- _Your assignment_
Can you reproduce the records verbatim, starting at the very beginning and going on through the line that contains "ティーエリアはどのように指示されますか?", including that line?

- _Available data_
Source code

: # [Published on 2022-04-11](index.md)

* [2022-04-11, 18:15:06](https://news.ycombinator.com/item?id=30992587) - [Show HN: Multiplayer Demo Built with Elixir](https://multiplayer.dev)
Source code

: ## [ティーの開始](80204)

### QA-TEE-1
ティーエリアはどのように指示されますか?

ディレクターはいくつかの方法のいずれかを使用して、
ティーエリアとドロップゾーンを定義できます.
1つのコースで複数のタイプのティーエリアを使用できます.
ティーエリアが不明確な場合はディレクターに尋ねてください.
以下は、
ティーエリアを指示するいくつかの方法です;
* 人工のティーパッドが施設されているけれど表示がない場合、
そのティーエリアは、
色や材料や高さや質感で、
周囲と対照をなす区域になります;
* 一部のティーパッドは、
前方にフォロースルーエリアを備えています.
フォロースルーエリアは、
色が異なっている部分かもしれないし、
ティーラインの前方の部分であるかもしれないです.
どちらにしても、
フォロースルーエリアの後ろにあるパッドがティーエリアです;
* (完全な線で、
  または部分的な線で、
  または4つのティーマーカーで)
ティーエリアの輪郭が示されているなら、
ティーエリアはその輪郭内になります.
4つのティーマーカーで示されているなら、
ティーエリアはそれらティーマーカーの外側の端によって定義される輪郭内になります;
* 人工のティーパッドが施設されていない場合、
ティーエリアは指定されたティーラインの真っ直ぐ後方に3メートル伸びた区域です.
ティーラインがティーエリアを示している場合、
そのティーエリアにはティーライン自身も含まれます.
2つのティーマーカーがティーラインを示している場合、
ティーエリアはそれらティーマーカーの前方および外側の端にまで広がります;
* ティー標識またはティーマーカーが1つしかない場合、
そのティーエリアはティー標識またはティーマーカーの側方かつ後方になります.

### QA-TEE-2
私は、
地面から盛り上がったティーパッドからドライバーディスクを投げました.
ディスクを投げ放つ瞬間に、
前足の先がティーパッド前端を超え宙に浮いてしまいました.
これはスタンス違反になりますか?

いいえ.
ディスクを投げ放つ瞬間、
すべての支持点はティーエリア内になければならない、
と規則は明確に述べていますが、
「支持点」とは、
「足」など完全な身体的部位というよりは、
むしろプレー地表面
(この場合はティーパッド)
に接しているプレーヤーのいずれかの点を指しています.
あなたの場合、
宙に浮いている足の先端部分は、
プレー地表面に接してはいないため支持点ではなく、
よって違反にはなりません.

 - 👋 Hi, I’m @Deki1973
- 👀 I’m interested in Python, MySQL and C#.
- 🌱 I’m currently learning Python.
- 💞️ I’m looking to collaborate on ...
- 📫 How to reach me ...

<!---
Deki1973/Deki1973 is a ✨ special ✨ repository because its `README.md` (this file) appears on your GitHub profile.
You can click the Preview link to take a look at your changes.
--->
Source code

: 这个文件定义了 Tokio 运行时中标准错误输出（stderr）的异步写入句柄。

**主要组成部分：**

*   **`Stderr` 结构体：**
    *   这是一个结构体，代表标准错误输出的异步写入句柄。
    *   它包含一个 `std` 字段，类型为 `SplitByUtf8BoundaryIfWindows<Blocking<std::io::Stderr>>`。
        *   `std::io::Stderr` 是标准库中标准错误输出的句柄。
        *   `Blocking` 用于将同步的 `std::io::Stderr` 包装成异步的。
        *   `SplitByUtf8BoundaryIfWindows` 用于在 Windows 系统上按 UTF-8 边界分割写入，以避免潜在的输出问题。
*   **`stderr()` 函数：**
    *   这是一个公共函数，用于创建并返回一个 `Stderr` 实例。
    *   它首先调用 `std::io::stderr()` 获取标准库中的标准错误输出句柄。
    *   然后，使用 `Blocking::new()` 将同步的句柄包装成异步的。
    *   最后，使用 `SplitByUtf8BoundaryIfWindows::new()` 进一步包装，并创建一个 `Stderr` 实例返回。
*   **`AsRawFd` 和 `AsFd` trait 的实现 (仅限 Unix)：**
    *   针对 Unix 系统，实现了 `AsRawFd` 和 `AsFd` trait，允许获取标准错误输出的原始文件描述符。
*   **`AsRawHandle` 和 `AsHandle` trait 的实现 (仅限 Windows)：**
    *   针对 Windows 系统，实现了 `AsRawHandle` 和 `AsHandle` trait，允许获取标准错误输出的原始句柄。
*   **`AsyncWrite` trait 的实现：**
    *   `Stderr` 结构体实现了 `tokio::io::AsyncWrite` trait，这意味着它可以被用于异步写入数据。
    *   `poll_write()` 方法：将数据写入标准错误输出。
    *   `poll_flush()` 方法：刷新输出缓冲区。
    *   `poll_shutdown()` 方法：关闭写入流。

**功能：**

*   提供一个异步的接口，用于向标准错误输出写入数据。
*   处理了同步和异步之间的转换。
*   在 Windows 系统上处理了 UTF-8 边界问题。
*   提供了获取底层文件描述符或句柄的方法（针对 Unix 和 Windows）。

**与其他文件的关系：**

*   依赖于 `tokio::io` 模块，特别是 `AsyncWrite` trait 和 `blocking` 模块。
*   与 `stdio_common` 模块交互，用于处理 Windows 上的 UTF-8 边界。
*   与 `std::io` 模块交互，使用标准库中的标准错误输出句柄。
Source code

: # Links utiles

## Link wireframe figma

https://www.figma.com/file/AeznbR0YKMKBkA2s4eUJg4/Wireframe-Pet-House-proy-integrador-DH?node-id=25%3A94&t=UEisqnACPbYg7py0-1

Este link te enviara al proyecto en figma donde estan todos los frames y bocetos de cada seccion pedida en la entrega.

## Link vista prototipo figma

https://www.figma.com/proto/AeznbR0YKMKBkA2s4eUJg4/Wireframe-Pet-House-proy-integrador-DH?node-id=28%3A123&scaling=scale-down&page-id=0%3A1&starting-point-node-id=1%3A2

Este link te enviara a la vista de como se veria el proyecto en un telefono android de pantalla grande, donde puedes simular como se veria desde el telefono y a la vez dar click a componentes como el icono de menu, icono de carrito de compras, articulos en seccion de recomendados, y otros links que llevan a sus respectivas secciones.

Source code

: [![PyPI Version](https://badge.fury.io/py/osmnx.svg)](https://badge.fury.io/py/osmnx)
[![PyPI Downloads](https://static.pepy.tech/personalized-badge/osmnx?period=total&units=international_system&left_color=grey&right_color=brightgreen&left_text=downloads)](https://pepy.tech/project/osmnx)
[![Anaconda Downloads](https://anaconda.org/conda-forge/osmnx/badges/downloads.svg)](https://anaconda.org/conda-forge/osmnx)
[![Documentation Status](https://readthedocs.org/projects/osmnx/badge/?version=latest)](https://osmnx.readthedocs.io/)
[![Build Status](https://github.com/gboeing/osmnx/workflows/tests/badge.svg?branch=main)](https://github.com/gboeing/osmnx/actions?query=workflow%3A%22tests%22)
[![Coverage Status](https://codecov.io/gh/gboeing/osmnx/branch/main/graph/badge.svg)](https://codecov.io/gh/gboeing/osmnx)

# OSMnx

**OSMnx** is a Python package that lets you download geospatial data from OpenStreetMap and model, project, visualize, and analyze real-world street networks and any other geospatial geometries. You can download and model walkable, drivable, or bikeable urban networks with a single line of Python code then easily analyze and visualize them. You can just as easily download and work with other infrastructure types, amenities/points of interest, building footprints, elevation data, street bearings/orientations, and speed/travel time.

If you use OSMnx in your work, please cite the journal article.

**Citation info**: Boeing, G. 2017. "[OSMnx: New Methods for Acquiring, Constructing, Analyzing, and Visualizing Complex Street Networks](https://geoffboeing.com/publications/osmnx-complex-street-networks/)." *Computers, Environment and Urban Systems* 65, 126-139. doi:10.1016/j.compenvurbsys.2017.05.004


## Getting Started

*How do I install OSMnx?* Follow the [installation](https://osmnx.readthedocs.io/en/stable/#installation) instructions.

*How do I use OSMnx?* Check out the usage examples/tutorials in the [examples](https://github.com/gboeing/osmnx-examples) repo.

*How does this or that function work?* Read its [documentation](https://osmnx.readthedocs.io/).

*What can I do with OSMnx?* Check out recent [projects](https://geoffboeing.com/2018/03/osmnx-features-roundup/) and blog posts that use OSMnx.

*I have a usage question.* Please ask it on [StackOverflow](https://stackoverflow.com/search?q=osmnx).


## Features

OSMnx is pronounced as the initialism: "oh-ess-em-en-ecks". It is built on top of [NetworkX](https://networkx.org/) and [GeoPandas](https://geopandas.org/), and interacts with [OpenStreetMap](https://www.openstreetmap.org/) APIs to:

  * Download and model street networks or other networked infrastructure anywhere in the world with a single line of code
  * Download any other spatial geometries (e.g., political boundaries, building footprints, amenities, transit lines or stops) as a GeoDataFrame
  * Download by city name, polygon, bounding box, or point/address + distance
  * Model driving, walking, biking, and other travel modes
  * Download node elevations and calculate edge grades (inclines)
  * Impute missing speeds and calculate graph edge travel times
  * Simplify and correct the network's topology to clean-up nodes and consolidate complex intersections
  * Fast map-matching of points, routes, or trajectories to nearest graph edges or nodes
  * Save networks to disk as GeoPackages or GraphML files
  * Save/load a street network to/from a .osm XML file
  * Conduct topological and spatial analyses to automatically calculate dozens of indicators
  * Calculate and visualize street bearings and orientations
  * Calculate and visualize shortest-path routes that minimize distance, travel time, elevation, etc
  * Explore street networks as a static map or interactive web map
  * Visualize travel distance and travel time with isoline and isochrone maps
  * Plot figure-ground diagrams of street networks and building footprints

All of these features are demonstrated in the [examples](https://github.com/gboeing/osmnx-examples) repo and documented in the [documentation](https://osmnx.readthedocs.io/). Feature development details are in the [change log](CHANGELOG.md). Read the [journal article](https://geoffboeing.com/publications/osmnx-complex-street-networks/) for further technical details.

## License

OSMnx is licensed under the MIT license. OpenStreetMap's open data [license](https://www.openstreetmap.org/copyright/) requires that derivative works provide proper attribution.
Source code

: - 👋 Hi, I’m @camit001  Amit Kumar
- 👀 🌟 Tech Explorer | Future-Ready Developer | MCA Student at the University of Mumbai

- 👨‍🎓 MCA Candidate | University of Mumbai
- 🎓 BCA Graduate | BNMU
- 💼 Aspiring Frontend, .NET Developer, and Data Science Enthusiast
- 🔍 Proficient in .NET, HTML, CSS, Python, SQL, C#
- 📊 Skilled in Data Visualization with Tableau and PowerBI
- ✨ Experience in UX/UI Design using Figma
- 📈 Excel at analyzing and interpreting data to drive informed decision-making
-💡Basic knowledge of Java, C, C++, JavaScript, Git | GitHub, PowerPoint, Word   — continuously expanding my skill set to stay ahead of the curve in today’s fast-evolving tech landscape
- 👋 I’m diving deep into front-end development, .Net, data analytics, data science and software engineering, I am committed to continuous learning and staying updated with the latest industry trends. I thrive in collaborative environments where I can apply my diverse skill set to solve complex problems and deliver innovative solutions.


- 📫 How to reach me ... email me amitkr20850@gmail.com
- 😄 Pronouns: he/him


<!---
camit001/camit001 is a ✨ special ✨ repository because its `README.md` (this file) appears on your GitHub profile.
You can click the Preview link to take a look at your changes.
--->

- _Task answer_
Source code

: # [Published on 2022-04-11](index.md)

* [2022-04-11, 18:15:06](https://news.ycombinator.com/item?id=30992587) - [Show HN: Multiplayer Demo Built with Elixir](https://multiplayer.dev)
Source code

: ## [ティーの開始](80204)

### QA-TEE-1
ティーエリアはどのように指示されますか?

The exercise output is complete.